14 Facts About Lawrence Alloway

1.

Lawrence Reginald Alloway was an English art critic and curator who worked in the United States from 1961.

2.

Lawrence Alloway first used the term "mass popular art" in the mid-1950s and used the term "Pop Art" in the 1960s to indicate that art has a basis in the popular culture of its day and takes from it a faith in the power of images.

3.

Between 1943 and 1947, Alloway studied art history at the University of London, where he met the future critic and curator David Sylvester.

4.

Lawrence Alloway wrote short book reviews for the London Times in 1944 and 1945, at which time he was between 17 and 19 years old.

5.

Lawrence Alloway started writing reviews for the British periodical Art News and Review in 1949 and for the American periodical Art News in 1953.

6.

Lawrence Alloway joined the Independent Group in 1952 and lectured on his theory of a circular link between popular cultural "low art" and "high art".

7.

In 1956 Lawrence Alloway contributed to organising the exhibition This Is Tomorrow.
--
_Tasks to complete_
• a. Answer from the Alloway facts:
(i) At which university did Alloway study art history, and in which years?
(ii) In what year did he join the Independent Group?
(iii) Which exhibition did he help organize in 1956?
• b. Extract word for word the portion of the Alloway facts between "Lawrence Alloway started" and "This Is Tomorrow.", inclusive.
The data plays no role in anything about the Alloway facts.

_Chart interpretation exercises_
--
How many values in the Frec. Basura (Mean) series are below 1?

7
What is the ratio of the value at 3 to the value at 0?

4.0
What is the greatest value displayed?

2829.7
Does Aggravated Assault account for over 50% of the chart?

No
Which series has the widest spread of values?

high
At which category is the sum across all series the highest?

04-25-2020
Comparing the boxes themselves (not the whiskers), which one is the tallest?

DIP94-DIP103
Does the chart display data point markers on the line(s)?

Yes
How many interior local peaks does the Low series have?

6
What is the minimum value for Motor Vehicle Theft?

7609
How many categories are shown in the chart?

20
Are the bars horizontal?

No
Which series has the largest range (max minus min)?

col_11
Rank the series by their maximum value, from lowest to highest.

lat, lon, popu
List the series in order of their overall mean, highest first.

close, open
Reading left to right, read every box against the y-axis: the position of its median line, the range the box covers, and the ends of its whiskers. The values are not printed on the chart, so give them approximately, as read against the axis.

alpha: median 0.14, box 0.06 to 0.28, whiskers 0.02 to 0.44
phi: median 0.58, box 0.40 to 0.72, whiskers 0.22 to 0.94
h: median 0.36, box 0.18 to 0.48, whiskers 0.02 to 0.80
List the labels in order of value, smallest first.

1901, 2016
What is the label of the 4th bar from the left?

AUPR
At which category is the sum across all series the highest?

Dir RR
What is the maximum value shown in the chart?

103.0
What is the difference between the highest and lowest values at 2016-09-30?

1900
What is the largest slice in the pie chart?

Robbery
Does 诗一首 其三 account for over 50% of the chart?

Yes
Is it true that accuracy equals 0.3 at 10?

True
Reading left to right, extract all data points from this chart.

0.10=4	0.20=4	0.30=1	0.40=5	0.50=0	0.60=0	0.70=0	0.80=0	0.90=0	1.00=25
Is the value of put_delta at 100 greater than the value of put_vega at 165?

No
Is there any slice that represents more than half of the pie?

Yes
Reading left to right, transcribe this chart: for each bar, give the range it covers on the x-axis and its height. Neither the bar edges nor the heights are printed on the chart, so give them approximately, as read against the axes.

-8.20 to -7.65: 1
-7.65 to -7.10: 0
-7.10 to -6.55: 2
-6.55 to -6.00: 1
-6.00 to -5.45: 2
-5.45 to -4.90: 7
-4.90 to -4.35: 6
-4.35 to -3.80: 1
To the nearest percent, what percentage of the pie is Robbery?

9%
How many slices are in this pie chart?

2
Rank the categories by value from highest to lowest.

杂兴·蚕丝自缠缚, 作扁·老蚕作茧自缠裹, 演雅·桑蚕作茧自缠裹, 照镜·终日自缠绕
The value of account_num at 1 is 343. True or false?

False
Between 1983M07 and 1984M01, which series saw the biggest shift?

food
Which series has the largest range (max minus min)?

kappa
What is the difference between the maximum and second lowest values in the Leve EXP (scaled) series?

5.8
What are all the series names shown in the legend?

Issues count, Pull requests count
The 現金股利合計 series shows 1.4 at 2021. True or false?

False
--
_List of solutions_
• a.
(i) The University of London, between 1943 and 1947.
(ii) 1952.
(iii) This Is Tomorrow.

• b.
Lawrence Alloway started writing reviews for the British periodical Art News and Review in 1949 and for the American periodical Art News in 1953.

6.

Lawrence Alloway joined the Independent Group in 1952 and lectured on his theory of a circular link between popular cultural "low art" and "high art".

7.

In 1956 Lawrence Alloway contributed to organising the exhibition This Is Tomorrow.